String theory predictions

Harvard string theorist Lubos Motl writes:
Recall that Edward Witten, another Fields medal winner and the guru of the string theorists, has deduced from the mathematical structure of string theory that the 21st century mathematics will be dominated by string theory, raising the eyebrows of his less predictive colleagues. Only people without any intuition and without any knowledge of contemporary theoretical and mathematical physics can suggest that string theory can't make predictions.
I commented that this is a feeble example of a prediction, and Motl responded:
Dear Roger, it is by no means the only example.

String theory predicts supersymmetry below the Planck scale, 6 or 7 extra dimensions below the Planck scale, the detailed properties of all particles and interactions as a function of a finite set of discrete input parameters, black hole thermodynamics in agreement with Hawking calculations including infinitely many corrections to these black holes, possible properties of axions, candidates for dark matter, and so forth, and so forth.

String theory is the dominant idea underlying theoretical physics and much of mathematics, and it will be increasingly so as this century and millenium continues. It is the only framework different from ad hoc effective field theories that can be used to organize new insights that will be seen in the future and the only framework that can be used to make predictions beyond effective field theory.

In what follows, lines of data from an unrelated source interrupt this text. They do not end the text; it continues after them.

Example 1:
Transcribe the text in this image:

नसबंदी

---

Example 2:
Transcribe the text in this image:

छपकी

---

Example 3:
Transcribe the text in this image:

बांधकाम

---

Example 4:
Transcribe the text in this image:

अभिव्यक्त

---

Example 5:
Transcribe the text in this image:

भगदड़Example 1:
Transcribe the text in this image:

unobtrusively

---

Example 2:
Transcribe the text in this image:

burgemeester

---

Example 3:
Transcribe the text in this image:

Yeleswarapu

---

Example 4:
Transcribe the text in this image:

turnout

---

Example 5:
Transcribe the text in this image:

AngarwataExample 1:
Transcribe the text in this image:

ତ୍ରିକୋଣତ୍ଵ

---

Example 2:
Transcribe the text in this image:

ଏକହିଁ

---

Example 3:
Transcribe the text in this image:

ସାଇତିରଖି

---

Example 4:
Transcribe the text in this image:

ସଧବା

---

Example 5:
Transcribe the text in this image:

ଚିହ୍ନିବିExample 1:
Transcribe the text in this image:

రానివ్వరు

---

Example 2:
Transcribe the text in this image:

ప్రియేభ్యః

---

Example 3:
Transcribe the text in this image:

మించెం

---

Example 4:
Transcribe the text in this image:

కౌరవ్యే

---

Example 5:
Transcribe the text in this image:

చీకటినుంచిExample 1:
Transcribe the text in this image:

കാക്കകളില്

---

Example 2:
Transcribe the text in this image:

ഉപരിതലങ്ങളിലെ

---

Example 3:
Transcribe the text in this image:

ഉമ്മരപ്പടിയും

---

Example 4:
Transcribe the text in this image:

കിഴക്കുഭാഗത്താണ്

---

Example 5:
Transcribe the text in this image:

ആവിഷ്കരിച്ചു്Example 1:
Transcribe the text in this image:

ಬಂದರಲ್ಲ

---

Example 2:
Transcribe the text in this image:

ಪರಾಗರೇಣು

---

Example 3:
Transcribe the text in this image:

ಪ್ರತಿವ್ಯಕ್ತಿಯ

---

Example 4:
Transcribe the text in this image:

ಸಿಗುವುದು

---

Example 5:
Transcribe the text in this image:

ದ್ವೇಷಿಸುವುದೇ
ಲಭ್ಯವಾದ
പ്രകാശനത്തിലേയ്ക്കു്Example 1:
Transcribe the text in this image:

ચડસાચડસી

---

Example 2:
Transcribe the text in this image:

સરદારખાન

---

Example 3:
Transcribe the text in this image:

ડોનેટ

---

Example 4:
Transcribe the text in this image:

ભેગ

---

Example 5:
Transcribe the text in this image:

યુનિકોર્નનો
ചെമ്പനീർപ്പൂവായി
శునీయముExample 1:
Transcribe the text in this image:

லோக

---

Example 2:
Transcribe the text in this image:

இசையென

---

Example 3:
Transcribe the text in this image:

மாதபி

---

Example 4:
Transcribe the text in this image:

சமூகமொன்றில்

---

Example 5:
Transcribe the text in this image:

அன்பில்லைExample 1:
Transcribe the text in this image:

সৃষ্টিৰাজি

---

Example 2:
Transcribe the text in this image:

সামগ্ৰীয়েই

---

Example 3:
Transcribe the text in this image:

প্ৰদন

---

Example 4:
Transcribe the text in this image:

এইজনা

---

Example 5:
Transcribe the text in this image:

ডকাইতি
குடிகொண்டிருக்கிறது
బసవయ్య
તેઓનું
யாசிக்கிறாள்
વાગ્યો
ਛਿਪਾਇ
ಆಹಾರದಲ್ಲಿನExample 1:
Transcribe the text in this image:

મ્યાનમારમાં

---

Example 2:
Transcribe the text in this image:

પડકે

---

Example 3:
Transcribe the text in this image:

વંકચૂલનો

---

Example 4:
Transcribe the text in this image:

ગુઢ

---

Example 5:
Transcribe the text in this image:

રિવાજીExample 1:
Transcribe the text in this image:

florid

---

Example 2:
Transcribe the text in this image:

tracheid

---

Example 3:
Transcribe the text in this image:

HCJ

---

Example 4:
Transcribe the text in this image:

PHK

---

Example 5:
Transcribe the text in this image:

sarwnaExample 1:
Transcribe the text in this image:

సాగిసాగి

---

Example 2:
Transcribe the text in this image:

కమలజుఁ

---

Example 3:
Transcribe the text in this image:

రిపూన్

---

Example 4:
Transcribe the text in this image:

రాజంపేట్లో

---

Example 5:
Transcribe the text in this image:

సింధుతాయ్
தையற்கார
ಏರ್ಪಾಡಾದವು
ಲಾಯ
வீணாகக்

I think that string theory will continue to be an influential branch of Mathematics, but it has not made any predictions about the physical world. Nothing below the Planck scale is observable. Supersymmetry makes some predictions, but the reasons for and against believing in supersymmetry have little to do with string theory.

String theory certainly does not predict "the detailed properties of all particles and interactions" as it doesn't even predict any properties of any particles. The axion is a speculative candidate for dark matter, but it didn't come from string theory and string theory has little to say about it. If it turns out that axions do not exist, then the string theorists will be unfazed.

If Motl really had some observable predictions, he'd be posting them, and not just abusing those who disagree with him.

Update: Motl's response is to say, "whole classes of string theory do predict axions" and to call me a creationist. No, I am not a creationist. The article tries to give properties of axions in order to solve the cosmological dark matter problem, but those properties contradict what the cosmologists say is necessary.

It is amazing how sensitive string theorists are about whether their work is scientific. I think that Motl brings up creationism so that he can say that they are more scientific than the creationists. That is not saying much. If he were really doing scientific work, then he would just point to it, and drop the silly name-calling.